A few hours ago I was at IKEA with my family. We’re moving from Atlanta to Brooklyn next week and need some cheap furniture.
I try not to check my phone when I’m out with my wife and kids, but I noticed that I started receiving an abnormal volume of alerts. First it was email, then direct messages on Twitter, then Facebook messages from friends, and eventually a barrage of text messages. Something was clearly wrong.
Finally, I gave in to the buzzes, dings, and pop up alerts. A sense of dread overcame me. I only get that many messages when something very terrible has happened.
As I glanced down at my phone and began quickly thumbing through the messages, it became evident that a grave injustice had taken place. Dozens of people had already seen what I had not — the brutal and callous slaying of 37-year-old Alton Sterling by police in Baton Rouge, La.
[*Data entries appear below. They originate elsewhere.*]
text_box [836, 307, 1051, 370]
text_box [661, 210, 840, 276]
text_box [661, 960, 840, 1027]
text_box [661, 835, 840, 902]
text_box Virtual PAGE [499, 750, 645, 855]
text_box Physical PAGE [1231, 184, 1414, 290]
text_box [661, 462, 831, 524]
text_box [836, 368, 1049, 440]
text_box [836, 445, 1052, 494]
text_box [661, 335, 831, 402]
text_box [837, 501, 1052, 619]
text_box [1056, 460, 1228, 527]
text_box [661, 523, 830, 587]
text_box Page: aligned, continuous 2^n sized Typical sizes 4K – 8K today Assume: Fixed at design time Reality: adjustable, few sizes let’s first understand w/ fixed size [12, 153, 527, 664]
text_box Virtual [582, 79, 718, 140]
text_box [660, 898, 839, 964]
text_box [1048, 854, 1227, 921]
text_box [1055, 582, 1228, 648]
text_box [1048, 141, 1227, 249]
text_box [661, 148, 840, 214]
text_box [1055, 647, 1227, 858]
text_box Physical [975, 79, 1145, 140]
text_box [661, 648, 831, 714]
I gathered from the messages that a bystander had filmed it from their car.
I was told that what I would see was both unthinkable and infuriating.
At that moment, knowing that I still had a few hours left where I had to be tuned in to my family, I chose not to look.
The notifications on my phone continued endlessly.
Finally, as my wife and five kids went to check out, I stayed behind to wait for a staff member to help me with bunk beds for the babies. While waiting, I pulled my phone out and clicked on the video.
You cannot un-see what those police officers did to Alton Sterling. Even though I had an idea of what I was about to watch, seeing it still somehow took my breath away.
We’ve seen a lot of police brutality these past few years, but seeing the police first tackle and manhandle Alton Sterling, mount him like a UFC fighter, then pull their guns out and shoot him repeatedly at point-blank range, killing him right there in front of his local convenience store where he was known as the “CD Man,” was equal parts devastating, infuriating, heartbreaking, maddening and overwhelming.
A part of the American madness was that I then had to somehow put my phone back in my pocket, help load furniture into our van, and try to do so with a warm smile.
What are you supposed to do — tell your whole family what you just saw and how much it shook you up? How about the 3-year-old? The 7-year-old? What do you do? Like millions have done for centuries, I put on my proverbial mask, covering up my true emotions, so that I could just get in the car and drive us to dinner.
Whatever you do, don’t try to make sense of what those police did to Alton Sterling. What they did doesn’t make sense. They killed him. That kind of killing rarely makes much sense.
The Orlando shooting doesn’t make sense. That mom who shot and killed her two daughters doesn’t make sense. These officers killing Alton Sterling doesn’t make sense.
Now, you know and I know that we will soon learn what Alton Sterling’s farts smelled like in the third grade. They’ll reach as far back as they need to find a way degrade and dehumanize him. Please don’t fall for that.
What you need to remember is how you felt when you first saw this man killed. You knew it was a grave injustice. Nothing they can say from this point forward should be able to change that.
Police are saying they recovered a gun from his pocket, but the owner of the convenience store has already said openly that he witnessed the entire ordeal and Sterling never had the gun in his hands, nor was his hand in his pocket at any point before police shot and killed him. It’s funny how that works.
In a nation fully obsessed with guns — in which we have more guns than people — a black man with a gun in his pocket, or a 12-year-old with a toy gun at a park, or a grown man with a toy gun at Walmart all get shot and killed on contact.
What are we supposed to do? How are we supposed to see what they did to Alton Sterling then watch SportsCenter or sitcoms? How do we crack jokes and move on?
American police killed 15 people in the first five days of July. That’s more than police in most developed nations kill in a year. This year is now on pace to be the deadliest ever measured for police brutality in this country.
The sum total of the injustice and lack of progress has left activists absolutely exhausted. We’ve tried protesting and we will continue to protest, but it just doesn’t seem like it’s enough.
I don’t know where we go from here, but I know this much — I don’t like how I feel right now and I don’t like what I see brewing in the future of this nation.